Europe’s top legal minds are set to consider an appeal from a Blackpool man currently serving an indefinite jail term for attempted murder.
Lee Anthony Roberts’ victim Dave Wilson has campaigned for four years to see his friend and attacker released from prison and said he hopes justice will finally be served.
OK, he shouldn’t have used a knife – he stabbed me – but we are both to blame, not just him.
Roberts, 40, was sentenced to a minimum of seven years behind bars in 2011 for stabbing his victim following an argument.
But Mr Wilson, who runs the Sandylands guesthouse on Banks Street, said he bears “no animosity” towards his former lodger and has long maintained Roberts’ trial was unfair.
Now the European Court of Human Rights is set to consider the appeal, based on allegations of misconduct in the jury room.
Court papers seen by The Gazette and sent to the UK courts, asking for them to respond, question whether Roberts’ right to a fair trial was breached. The issue hinges on a report from the Criminal Cases Review Commission that found there was “some evidence” to suggest one of the jurors in the case conducted his own research outside the court room.
The Gazette reported two years ago how, at the centre of the CCRC case was a complaint the foreman of the jury, who was a practising solicitor, had introduced “extraneous material”, not part of the trial, into the jury’s deliberations.
Mr Wilson, who regularly makes the 440-mile round trip to see Roberts in prison, said he is “convinced” someone who sat on the jury has the answers they need to win the appeal.
He added: “Something went on in that jury room. Somewhere out there is the truth about what happened.
“Things were admitted into the jury room that weren’t admitted into court – when the judge found out she should have declared a mistrial.”
When the case was heard the Court of Appeal judge ruled any alleged wrongdoing would not have influenced the outcome of the trial.
However Mr Wilson disputes the verdict and believes the “unsafe” verdict should be quashed because the trial was unfair.
‘We’re both to blame... not just him’
Victim Dave Wilson believes his attacker should not have received the sentence he was given.

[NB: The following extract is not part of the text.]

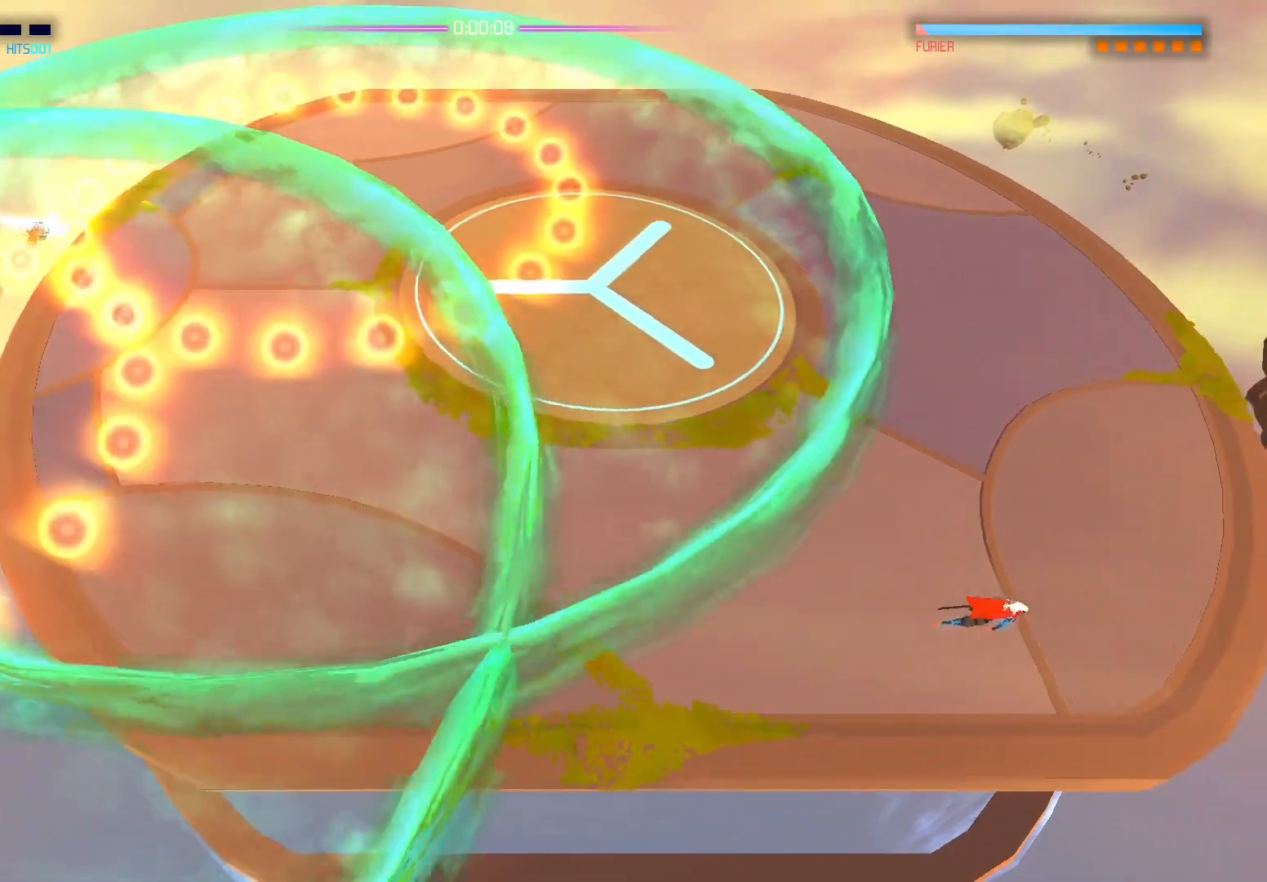
{"buttons": [], "left_stick": "center", "right_stick": "center", "events": [[50, "A", "down"], [133, "A", "up"], [200, "left_stick", "center"]]}
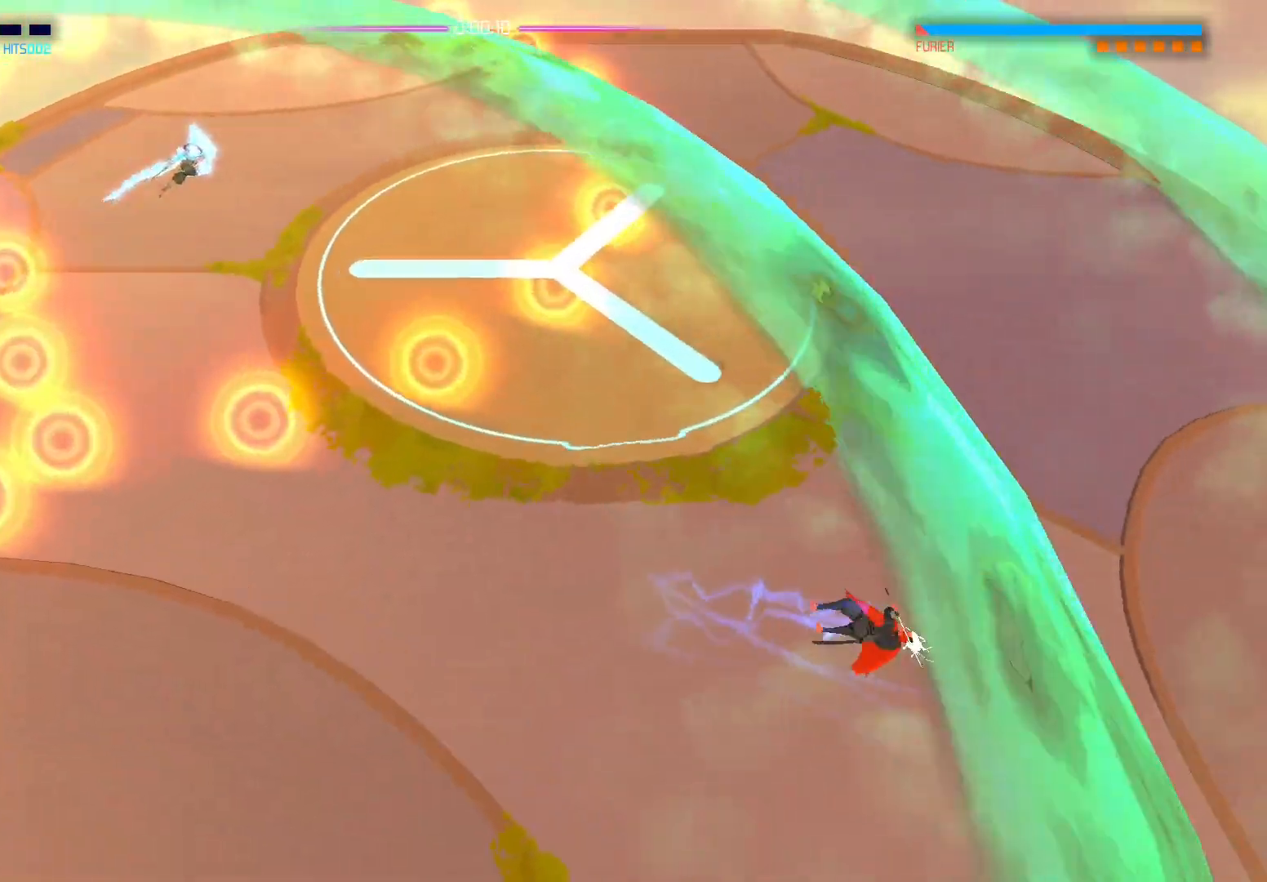
{"buttons": [], "left_stick": "center", "right_stick": "center", "events": []}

Mr Wilson, who was stabbed by Roberts following an argument, said: “It is four years this month and I have been behind him all the way.
“My views haven’t changed – I don’t think it was a fair trial and the sentence he got was too harsh.
“It was six of one, half a dozen of the other.
“We had a drink, I hit him, he hit me back.
“OK, he shouldn’t have used a knife – he stabbed me – but we are both to blame, not just him.”